It’s Laura Ingalls Wilder’s birthday. No, she’s not still with us – died in 1957 – but, if she was still with us, she’d be 148. Happy birthday Ms Ingalls Wilder!
I remember devouring her books when I was young. (She wrote the books that inspired the TV series, Little House on the Prairie.) For those who haven’t read them (and why not, pray tell?!!) they are based on her childhood in an American pioneer family in the late 1800s. For me her first book, Little House in the Big Woods, was an intoxicating mix of fiction, history and adventure and the main character was a girl. Imagine my delight when I discovered it was only the first in a series of books! Oh frabjous joy! Calloo callay!

She had a tough life, both as a child in the Ingalls family and later in her married life with her husband Almanzo Wilder. (Almanzo! That, surely, is a name inspired by a Victorian bodice-ripper.) They had to work really hard just to scrape a living. They faced severe snowstorms and devastating drought, while living in a poky log cabin. (Log cabins might sound romantic but the reality was a different story.) For a few years, the Ingalls family even lived in a dugout in the banks of a river. Children often didn’t survive childhood. Laura’s brother, Charles Frederick (Freddie), died when he was nine months old. Later, Laura’s second child, a son, didn’t live long enough to be named. And yet, in spite of the many hardships and sadness in her life, there is something wonderful that shines through her stories that imparts joy, love and hope.

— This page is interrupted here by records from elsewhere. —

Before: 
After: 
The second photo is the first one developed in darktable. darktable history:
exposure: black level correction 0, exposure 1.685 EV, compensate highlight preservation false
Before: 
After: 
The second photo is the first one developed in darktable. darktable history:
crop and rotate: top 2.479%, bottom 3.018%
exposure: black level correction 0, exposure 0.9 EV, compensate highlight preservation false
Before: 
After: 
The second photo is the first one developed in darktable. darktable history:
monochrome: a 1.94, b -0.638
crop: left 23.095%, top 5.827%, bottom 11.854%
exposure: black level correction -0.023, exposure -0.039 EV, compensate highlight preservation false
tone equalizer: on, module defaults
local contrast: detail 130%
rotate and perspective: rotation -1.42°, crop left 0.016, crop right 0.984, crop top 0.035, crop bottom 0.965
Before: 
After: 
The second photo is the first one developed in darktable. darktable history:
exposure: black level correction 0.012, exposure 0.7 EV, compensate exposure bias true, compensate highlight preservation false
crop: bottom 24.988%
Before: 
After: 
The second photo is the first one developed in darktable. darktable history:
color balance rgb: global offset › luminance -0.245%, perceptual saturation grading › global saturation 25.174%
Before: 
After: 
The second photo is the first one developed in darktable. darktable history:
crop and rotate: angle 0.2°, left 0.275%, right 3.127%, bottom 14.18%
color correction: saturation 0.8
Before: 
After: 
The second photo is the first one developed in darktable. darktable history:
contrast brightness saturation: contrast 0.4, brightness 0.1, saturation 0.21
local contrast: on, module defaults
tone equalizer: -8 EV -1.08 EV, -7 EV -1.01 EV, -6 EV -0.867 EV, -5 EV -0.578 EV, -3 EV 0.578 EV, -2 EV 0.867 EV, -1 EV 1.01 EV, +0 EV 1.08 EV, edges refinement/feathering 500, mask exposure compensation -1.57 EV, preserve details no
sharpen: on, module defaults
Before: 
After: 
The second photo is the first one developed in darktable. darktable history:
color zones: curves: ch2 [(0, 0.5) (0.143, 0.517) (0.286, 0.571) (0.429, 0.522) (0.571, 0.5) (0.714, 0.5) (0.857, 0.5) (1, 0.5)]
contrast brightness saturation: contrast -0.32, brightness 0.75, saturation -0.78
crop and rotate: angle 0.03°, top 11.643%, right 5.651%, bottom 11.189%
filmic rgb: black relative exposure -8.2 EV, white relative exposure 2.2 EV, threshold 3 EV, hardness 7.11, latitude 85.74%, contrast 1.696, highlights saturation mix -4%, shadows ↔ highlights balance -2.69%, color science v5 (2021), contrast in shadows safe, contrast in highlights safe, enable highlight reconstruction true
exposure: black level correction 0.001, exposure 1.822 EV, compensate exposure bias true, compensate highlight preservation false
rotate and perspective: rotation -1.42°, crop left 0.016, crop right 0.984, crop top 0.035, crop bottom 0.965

In my childhood I used to yearn to write books like my idols: Laura Ingalls Wilder, C. S. Lewis and Enid Blyton (The Secret Seven books). However, I thought my life was too ordinary to compete with Ms Wilder’s. I couldn’t imagine inventing another world so complex and believable like Mr Lewis’s. And, I’d never be able to think up such exciting adventures as Ms Blyton’s Secret Seven had.

In one respect this is still true. However, now I don’t take it as a negative: “you’ll never be interesting, so don’t try”. Now, I take it as a positive: “they used what was ordinary for them and turned it into something magical.”

When I was little, my family was poor, too. I, like Laura, felt I was the not so pretty member of the family. The Little House books took me out of a fibro house (walls made of flat asbestos concrete), with cheap linoleum and one small kerosene heater for warmth, and transported me to the wild forests of Wisconsin. Whenever my father took out his violin and tuned up, I’d close my eyes and pretend it was Charles Ingalls, Laura’s dad, playing his fiddle in front of the log fire, in a little cabin in the woods. So, let’s raise a toast to the wonderful Laura Ingalls Wilder: pioneer woman, hard-working farmer’s wife, literary genius.